Since you are still reading, then I will assume that you too enjoy being an armchair architect. Since my day job is as an architect at eBay, I tell myself that exercises such as this make me better at my job. Heh heh. Let's start with Facebook.
For several months now, I've noticed an interesting phenomenon at Facebook. My news feed would often have big gaps in it. I have about 200 friends on Facebook, and I'd say that around 70% of these friends are active, and probably 20-25% are very active Facebook users. So at any time I could look at my feed, and there would be dozens of posts per hour. However, if I scrolled back around 3-4 hours, I would usually find a gap of say 4-6 hours of no posts. The first time I ever noticed this, it was in the morning. So I thought that this gap must have been normal -- people were asleep. Indeed, most of my friends are in the United States. However, I started noticing this more and more often, and not always in the morning. It could be the middle of the day or late at night, and I would still see the same thing: big gaps. So what was going on?

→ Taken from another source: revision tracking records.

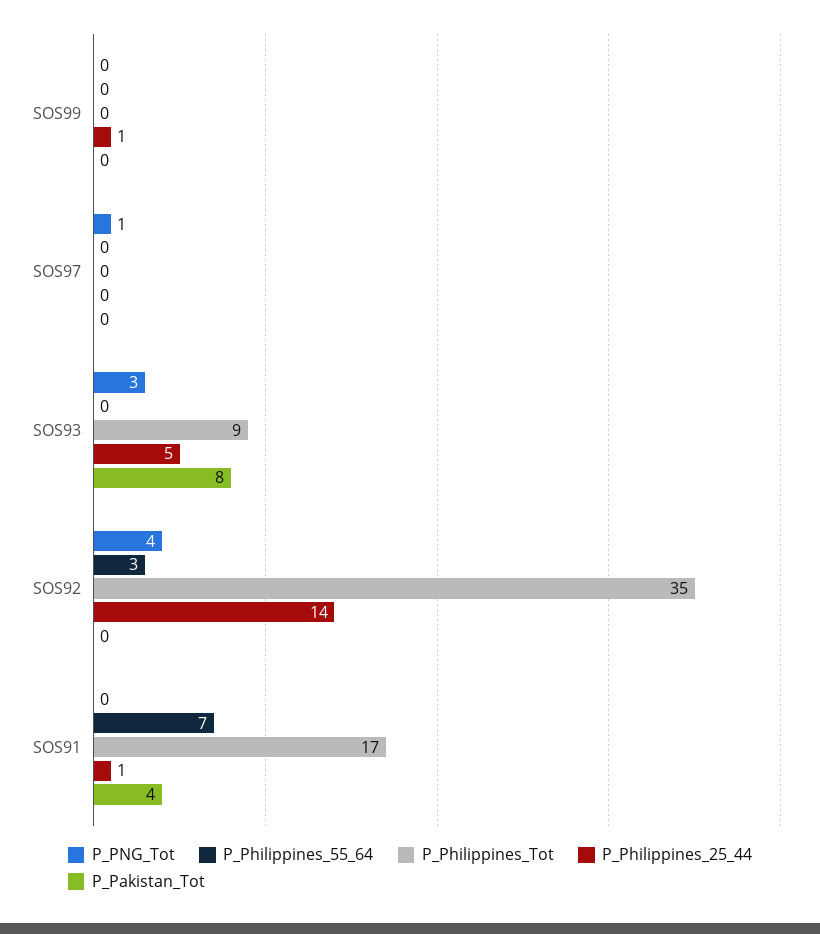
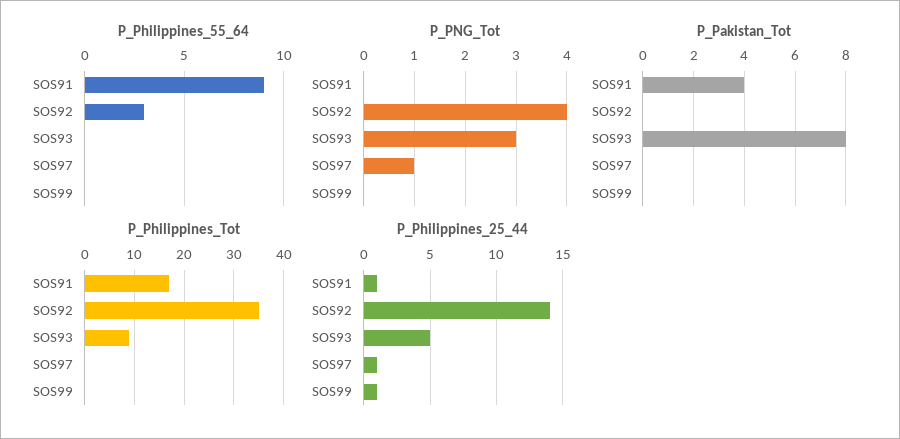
P_Philippines_25_44, SOS97: 0 -> 1
P_Philippines_55_64, SOS91: 7 -> 9

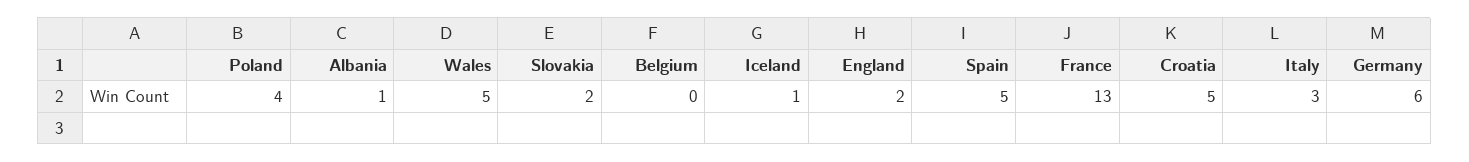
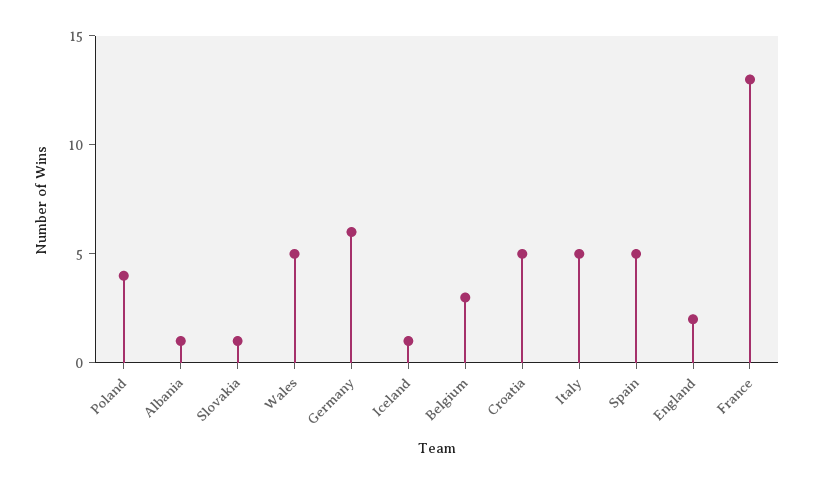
Slovakia: 2 -> 1
Belgium: 0 -> 3
Italy: 3 -> 5

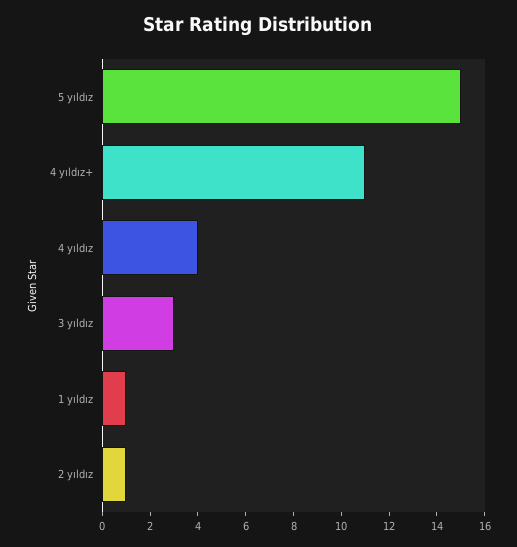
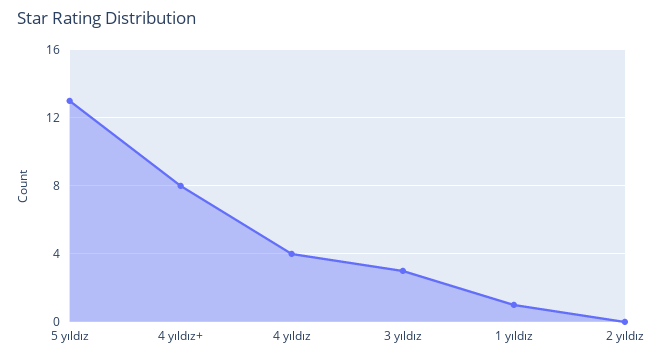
5 yıldız: 15 -> 13
4 yıldız+: 11 -> 8
2 yıldız: 1 -> 0

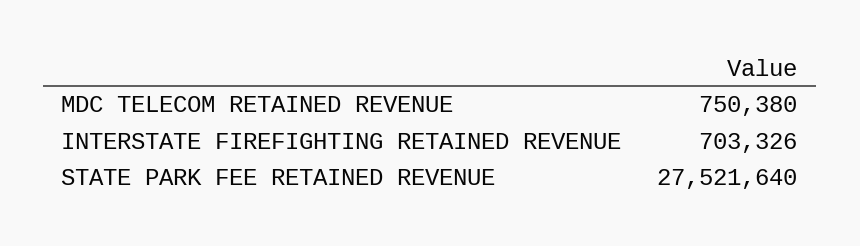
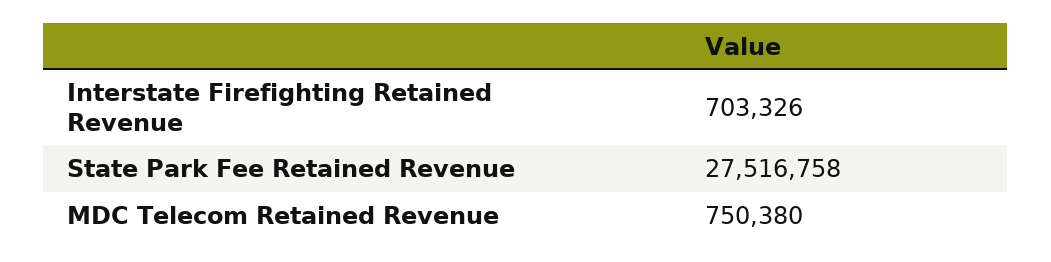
STATE PARK FEE RETAINED REVENUE: 27521640 -> 27516758

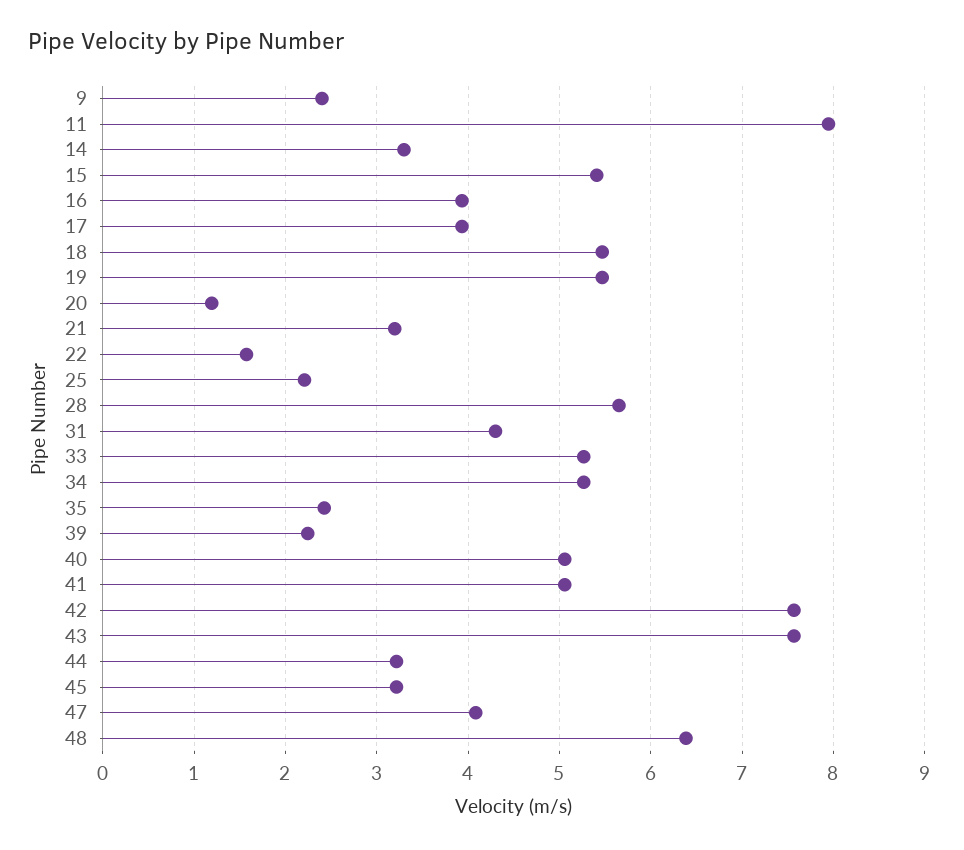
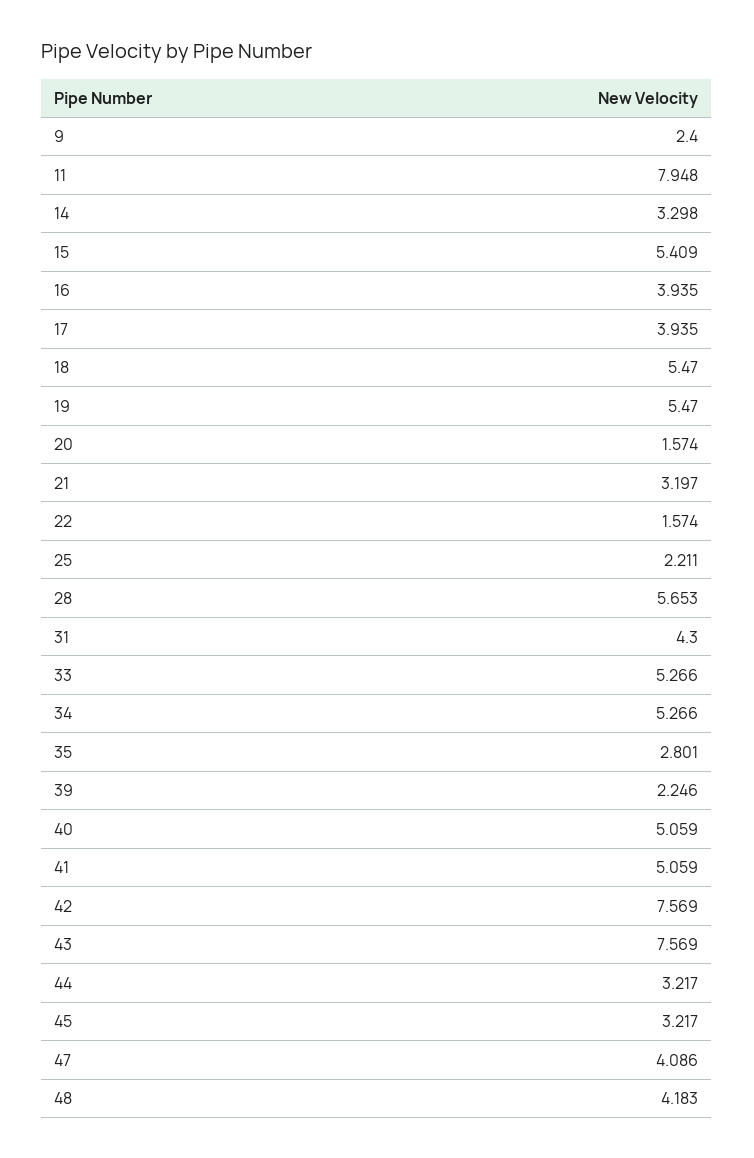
20: 1.2 -> 1.574
35: 2.4 -> 2.801
48: 6.4 -> 4.183

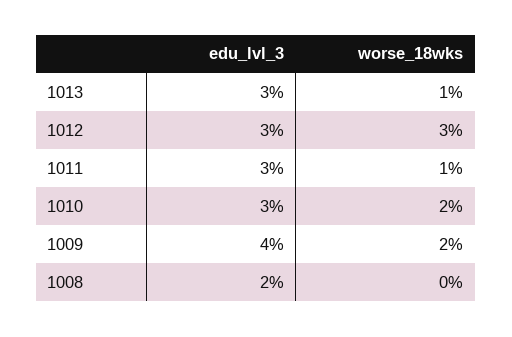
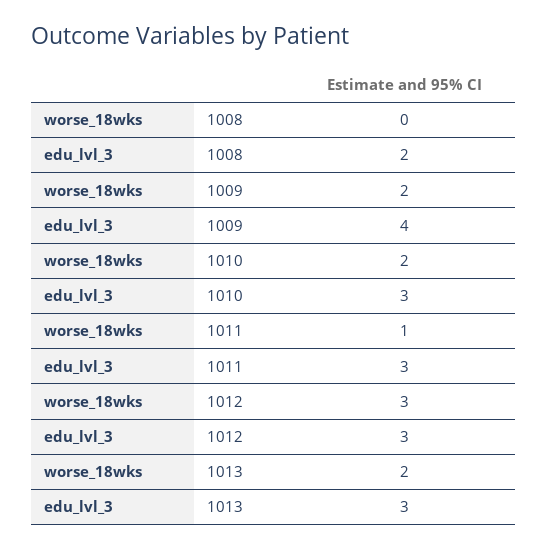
worse_18wks, 1013: 1 -> 2

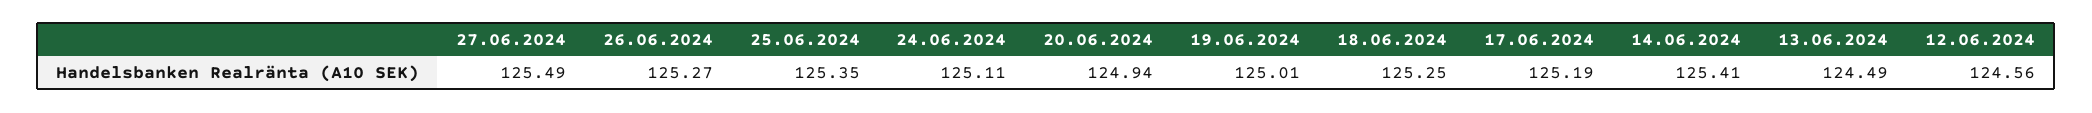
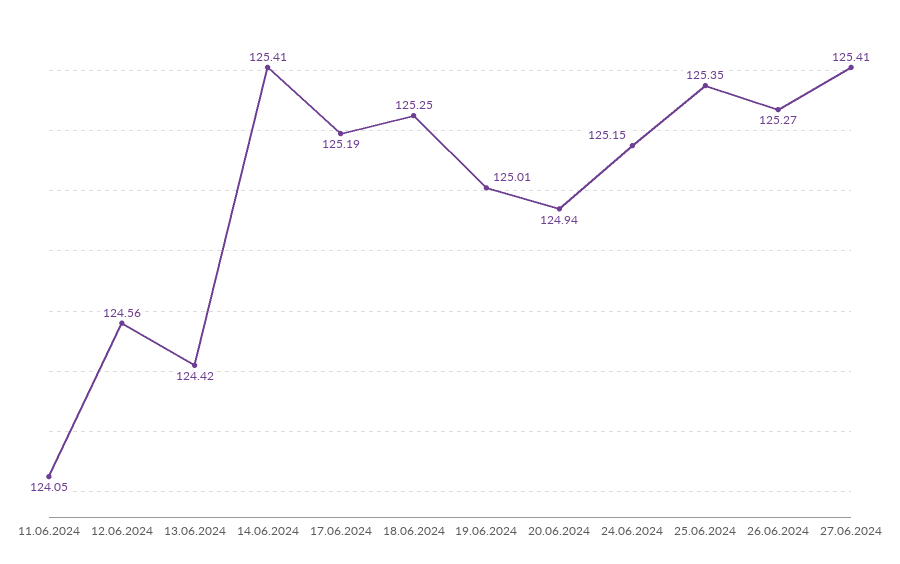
27.06.2024: 125.49 -> 125.41
24.06.2024: 125.11 -> 125.15
13.06.2024: 124.49 -> 124.42
11.06.2024: none -> 124.05

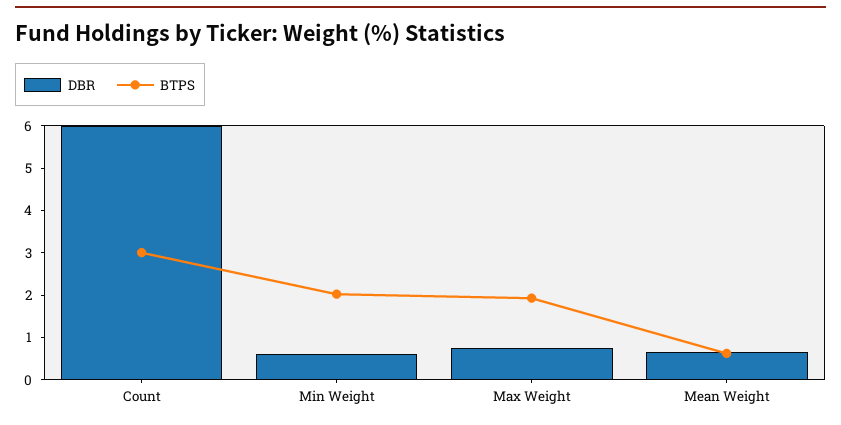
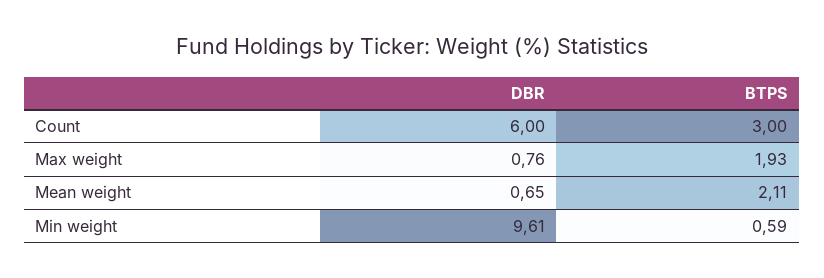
DBR, Min Weight: 0.6 -> 9.61
BTPS, Min Weight: 2 -> 0.59
BTPS, Mean Weight: 0.6 -> 2.11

Well here's where the "I don't know what I'm talking about" becomes important. Facebook has been very happy to talk about their architecture, so that has given me speculation ammo. It is well known that Facebook has probably the biggest memcached installation in the world, with many terabytes of RAM dedicated to caching. Facebook has written about how they have even used memcached as a way to synchronize databases. It sure sounds a lot like memcached has evolved into something of a write-through cache. When you post something to Facebook, the web application that you interact with only sends your post to the cache.
Now obviously reads are coming from cache, that's usually the primary use case for memcached. Now I don't know if the web app can read from either memcached and a data store (either a MySQL DB, or maybe Cassandra?) or if Facebook has gone for transparency here too, and augmented memcached to have read-through cache semantics as well. Here's where I am going to speculate wildly. If you sent all your writes to a cache, would you ever try to read from anything other than the cache? I mean, it would be nice to only be aware of the cache -- both from a code complexity perspective and from a performance perspective as well. It sure seems like this is the route that Facebook has taken. The problem is that not all of your data can fit in cache, even when your cache is multiple terabytes in size. Even if your cache was highly normalized data (which would be an interesting setup, to say the least) a huge site like Facebook is not going to squeeze all of their data into RAM. So if your "system of record" is something that cannot fit all of your data... inevitably some data will be effectively "lost." News feed gaps anyone?
Maybe this would just be another useless musing -- an oddity that I noticed that maybe few other people would notice, along with a harebrained explanation. However, just this week Facebook got a lot of attention for their latest "redesign" of their home application. Now we have the News Feed vs. the Live Feed. The News Feed is supposed to be the most relevant posts, i.e. incomplete by design. Now again, if your app can only access cache, and you can't store all of your data in cache, what do you do? Try to put the most "relevant" data in cache, i.e. pick the best data to keep in there. Hence the new News Feed. The fact that a lot of users have complained about this isn't that big of a deal. When you have a very popular application, any changes you make are going to upset a lot of people. However, you have to wonder if this time they are making a change not because they think it improves their product and will benefit users overall, but if instead it is a consequence of technology decisions. Insert cart before horse reference here...
Facebook has a great (and well deserved) reputation in the technology world. I'm probably nuts for calling them out. A much easier target for criticism is Twitter. I was lucky enough to be part of their beta for lists. Now lists are a great idea, in my opinion. Lots of people have written about this. However, the implementation has been lacking to say the least. Here is a very typical attempt to use this feature, as seen through the eyes of Firebug:
However, this is much more disturbing to me than what's going on at Facebook. I don't get how you can release a feature, even in beta, that is this buggy. Since its release, Twitter has reported a jump in errors. I will speculate and say that this is related to lists. It would not be surprising for a feature having this many errors to spill over and affect other features. If your app server is taking 6-10 seconds to send back (error) responses, then your app server is going to be able to handle a lot less requests overall. So not only is this feature buggy, but maybe it is making the whole site buggier.
Now, I know what we (eBay) would do if this was happening: We'd wire-off the feature, i.e. disable it until we had fixed what was going wrong. Twitter on the other hand...